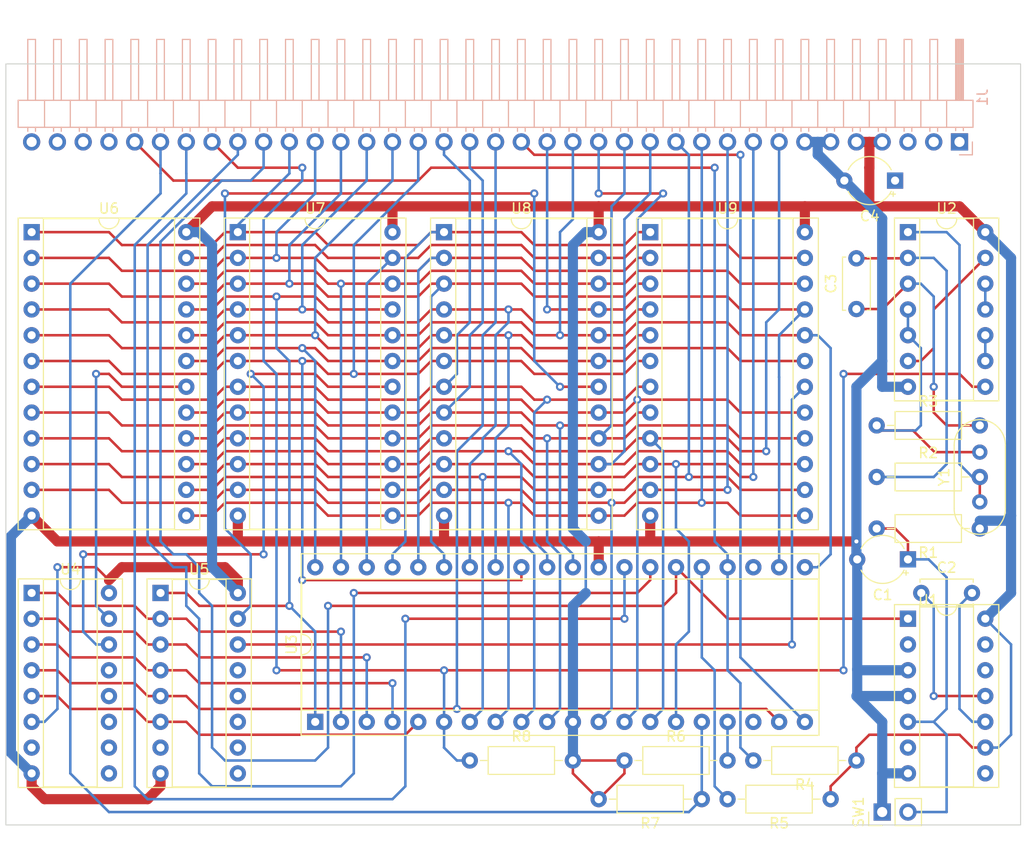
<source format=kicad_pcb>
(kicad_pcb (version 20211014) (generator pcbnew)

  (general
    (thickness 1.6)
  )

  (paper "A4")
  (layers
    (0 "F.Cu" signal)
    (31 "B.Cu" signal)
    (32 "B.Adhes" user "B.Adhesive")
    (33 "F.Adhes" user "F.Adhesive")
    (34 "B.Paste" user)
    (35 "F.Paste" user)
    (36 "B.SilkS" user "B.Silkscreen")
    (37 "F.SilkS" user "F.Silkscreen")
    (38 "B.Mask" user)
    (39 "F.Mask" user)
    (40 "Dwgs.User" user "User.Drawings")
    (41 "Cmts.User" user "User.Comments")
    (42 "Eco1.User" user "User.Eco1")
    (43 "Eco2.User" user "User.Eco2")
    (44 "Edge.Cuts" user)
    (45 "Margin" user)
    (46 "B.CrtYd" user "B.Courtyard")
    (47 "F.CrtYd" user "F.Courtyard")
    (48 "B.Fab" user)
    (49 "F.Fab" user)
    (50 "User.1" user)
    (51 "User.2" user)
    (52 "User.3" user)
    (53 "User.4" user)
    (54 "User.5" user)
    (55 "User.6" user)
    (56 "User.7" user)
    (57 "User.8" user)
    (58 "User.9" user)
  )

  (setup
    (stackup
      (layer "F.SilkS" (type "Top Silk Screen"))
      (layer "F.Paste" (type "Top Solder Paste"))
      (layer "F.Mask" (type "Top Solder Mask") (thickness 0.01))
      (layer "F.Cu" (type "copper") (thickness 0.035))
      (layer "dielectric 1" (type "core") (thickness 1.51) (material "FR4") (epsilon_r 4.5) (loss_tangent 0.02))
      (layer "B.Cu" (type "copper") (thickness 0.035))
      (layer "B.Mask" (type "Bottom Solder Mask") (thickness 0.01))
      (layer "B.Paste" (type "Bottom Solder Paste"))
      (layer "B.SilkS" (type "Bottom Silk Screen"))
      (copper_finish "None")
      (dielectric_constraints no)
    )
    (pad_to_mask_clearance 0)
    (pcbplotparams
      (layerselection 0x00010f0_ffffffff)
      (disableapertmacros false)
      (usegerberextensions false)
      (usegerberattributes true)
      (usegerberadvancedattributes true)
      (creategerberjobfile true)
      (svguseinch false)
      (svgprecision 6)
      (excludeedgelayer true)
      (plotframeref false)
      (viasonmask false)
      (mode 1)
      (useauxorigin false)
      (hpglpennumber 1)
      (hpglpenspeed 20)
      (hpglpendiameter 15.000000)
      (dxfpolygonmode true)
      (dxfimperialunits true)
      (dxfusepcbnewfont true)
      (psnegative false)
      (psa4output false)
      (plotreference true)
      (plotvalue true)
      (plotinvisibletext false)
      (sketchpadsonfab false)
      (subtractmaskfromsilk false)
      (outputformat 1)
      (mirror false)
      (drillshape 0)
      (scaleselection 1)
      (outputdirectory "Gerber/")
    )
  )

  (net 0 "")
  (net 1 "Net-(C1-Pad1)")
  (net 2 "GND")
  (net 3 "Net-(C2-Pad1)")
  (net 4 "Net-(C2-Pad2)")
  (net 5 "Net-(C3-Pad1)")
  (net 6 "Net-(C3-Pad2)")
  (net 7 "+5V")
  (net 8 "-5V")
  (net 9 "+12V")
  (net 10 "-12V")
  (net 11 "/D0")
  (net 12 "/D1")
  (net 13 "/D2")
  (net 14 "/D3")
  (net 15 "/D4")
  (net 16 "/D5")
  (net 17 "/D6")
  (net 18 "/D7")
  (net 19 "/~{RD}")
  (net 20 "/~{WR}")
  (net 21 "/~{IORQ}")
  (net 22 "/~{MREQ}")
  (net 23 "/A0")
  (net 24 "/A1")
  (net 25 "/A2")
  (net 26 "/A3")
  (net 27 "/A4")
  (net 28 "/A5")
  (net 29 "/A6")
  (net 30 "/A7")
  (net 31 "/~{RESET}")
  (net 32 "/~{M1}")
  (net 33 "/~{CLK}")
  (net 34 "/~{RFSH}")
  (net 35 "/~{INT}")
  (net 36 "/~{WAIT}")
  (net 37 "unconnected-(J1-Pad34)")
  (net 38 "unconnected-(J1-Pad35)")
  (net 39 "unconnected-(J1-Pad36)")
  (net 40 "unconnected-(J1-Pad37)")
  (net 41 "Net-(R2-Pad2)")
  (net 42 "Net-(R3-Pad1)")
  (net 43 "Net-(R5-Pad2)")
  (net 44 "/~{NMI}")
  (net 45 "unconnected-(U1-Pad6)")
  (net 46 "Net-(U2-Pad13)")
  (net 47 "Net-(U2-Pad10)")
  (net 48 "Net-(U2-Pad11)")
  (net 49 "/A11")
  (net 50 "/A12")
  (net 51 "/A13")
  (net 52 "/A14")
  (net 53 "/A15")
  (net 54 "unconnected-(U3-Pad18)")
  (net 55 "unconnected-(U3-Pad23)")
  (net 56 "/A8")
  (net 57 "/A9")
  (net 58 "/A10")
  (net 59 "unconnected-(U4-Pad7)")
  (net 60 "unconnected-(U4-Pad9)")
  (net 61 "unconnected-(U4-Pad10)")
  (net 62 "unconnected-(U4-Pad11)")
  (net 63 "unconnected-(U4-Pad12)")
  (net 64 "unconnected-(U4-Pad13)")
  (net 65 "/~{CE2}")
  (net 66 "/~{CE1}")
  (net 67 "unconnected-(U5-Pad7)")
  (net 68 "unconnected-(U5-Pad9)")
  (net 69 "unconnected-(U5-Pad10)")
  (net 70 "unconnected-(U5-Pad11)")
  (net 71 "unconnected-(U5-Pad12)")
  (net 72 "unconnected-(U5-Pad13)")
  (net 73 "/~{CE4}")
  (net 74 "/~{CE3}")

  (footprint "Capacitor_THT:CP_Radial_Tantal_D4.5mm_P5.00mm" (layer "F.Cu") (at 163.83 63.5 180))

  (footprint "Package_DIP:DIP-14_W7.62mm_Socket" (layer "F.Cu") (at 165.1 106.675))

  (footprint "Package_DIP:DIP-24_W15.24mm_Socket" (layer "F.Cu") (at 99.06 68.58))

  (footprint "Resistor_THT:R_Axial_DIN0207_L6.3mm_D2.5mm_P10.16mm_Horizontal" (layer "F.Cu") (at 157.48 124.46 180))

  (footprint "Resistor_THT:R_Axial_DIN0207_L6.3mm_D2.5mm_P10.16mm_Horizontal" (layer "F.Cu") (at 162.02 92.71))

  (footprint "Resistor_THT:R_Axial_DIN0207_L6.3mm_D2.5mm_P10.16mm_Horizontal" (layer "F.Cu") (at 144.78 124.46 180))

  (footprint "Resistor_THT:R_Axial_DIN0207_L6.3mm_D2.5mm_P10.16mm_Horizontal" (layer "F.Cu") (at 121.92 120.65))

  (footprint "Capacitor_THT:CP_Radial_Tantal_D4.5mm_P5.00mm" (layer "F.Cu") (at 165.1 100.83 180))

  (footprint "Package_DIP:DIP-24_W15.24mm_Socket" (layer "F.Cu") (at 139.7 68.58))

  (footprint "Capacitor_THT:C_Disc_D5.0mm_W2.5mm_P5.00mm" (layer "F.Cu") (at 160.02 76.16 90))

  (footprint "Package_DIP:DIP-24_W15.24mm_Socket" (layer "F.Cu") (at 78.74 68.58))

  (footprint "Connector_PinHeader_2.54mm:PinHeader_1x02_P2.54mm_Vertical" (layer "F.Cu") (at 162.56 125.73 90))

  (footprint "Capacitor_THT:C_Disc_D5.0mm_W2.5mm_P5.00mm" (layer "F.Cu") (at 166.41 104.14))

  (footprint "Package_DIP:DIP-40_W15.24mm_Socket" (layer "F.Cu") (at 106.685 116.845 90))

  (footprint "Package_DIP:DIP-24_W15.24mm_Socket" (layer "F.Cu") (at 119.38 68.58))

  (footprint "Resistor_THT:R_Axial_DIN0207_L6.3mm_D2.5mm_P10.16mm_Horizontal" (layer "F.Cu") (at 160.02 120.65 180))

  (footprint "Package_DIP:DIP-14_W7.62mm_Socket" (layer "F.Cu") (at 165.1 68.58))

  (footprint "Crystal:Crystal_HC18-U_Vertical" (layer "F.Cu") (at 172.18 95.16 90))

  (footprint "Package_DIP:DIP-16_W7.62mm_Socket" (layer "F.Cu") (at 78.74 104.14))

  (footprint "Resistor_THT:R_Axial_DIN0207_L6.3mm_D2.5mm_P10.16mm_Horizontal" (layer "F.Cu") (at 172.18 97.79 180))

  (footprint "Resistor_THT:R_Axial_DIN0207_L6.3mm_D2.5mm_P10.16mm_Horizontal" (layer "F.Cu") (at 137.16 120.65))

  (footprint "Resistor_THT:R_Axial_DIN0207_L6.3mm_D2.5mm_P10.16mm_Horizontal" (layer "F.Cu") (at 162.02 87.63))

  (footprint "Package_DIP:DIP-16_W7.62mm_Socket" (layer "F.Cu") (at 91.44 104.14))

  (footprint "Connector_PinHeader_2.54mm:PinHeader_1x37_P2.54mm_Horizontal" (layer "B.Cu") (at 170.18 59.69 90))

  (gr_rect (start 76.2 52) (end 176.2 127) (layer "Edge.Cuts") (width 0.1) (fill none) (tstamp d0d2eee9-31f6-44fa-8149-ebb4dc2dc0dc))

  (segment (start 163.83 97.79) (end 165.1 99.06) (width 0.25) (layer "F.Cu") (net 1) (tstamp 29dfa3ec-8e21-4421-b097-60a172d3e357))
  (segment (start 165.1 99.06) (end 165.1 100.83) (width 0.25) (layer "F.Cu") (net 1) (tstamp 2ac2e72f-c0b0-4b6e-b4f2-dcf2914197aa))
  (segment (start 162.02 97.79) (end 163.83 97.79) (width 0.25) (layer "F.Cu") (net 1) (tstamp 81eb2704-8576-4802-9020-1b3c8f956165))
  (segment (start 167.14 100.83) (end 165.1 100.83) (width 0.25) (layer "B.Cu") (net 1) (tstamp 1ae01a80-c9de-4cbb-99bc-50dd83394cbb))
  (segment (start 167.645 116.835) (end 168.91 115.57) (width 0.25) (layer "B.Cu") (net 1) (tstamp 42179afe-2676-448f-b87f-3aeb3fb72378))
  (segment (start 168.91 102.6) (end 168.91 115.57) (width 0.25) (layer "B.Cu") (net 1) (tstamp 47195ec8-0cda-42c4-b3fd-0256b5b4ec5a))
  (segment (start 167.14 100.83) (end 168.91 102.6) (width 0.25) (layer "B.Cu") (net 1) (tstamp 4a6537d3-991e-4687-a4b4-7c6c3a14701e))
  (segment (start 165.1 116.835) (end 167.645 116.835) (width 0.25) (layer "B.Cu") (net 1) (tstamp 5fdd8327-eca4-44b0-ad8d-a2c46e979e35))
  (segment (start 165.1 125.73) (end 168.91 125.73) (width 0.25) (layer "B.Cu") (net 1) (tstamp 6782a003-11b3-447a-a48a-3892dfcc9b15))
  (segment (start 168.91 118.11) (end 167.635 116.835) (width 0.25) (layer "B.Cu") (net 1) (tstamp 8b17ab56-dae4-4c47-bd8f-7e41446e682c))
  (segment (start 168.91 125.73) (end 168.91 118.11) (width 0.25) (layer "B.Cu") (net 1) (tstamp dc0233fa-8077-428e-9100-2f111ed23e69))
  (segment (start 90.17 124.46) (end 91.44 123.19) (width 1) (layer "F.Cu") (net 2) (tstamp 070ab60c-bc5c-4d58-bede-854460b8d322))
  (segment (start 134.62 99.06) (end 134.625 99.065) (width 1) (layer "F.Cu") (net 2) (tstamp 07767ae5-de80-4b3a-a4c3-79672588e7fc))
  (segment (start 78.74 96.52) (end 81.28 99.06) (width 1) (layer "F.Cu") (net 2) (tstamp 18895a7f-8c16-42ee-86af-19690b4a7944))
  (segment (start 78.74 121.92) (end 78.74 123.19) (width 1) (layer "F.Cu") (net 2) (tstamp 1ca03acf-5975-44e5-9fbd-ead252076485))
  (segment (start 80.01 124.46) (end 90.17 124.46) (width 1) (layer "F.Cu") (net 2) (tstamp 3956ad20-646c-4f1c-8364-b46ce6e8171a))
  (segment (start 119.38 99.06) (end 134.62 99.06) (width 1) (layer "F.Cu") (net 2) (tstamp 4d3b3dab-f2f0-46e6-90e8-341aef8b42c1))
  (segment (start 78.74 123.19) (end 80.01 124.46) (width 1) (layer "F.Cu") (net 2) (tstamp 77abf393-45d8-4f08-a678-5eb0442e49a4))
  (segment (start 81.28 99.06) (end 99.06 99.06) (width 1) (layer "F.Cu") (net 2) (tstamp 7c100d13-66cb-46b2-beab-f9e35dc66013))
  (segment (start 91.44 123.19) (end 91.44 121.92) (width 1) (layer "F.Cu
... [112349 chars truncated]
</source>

## THE TASK
Copy exactly the line that contains "(segment (start 90.17" and every line after it, up to and including the last line of the records.

## PROBLEM SOLUTION
  (segment (start 90.17 124.46) (end 91.44 123.19) (width 1) (layer "F.Cu") (net 2) (tstamp 070ab60c-bc5c-4d58-bede-854460b8d322))
  (segment (start 134.62 99.06) (end 134.625 99.065) (width 1) (layer "F.Cu") (net 2) (tstamp 07767ae5-de80-4b3a-a4c3-79672588e7fc))
  (segment (start 78.74 96.52) (end 81.28 99.06) (width 1) (layer "F.Cu") (net 2) (tstamp 18895a7f-8c16-42ee-86af-19690b4a7944))
  (segment (start 78.74 121.92) (end 78.74 123.19) (width 1) (layer "F.Cu") (net 2) (tstamp 1ca03acf-5975-44e5-9fbd-ead252076485))
  (segment (start 80.01 124.46) (end 90.17 124.46) (width 1) (layer "F.Cu") (net 2) (tstamp 3956ad20-646c-4f1c-8364-b46ce6e8171a))
  (segment (start 119.38 99.06) (end 134.62 99.06) (width 1) (layer "F.Cu") (net 2) (tstamp 4d3b3dab-f2f0-46e6-90e8-341aef8b42c1))
  (segment (start 78.74 123.19) (end 80.01 124.46) (width 1) (layer "F.Cu") (net 2) (tstamp 77abf393-45d8-4f08-a678-5eb0442e49a4))
  (segment (start 81.28 99.06) (end 99.06 99.06) (width 1) (layer "F.Cu") (net 2) (tstamp 7c100d13-66cb-46b2-beab-f9e35dc66013))
  (segment (start 91.44 123.19) (end 91.44 121.92) (width 1) (layer "F.Cu
... [112349 chars truncated]
</source>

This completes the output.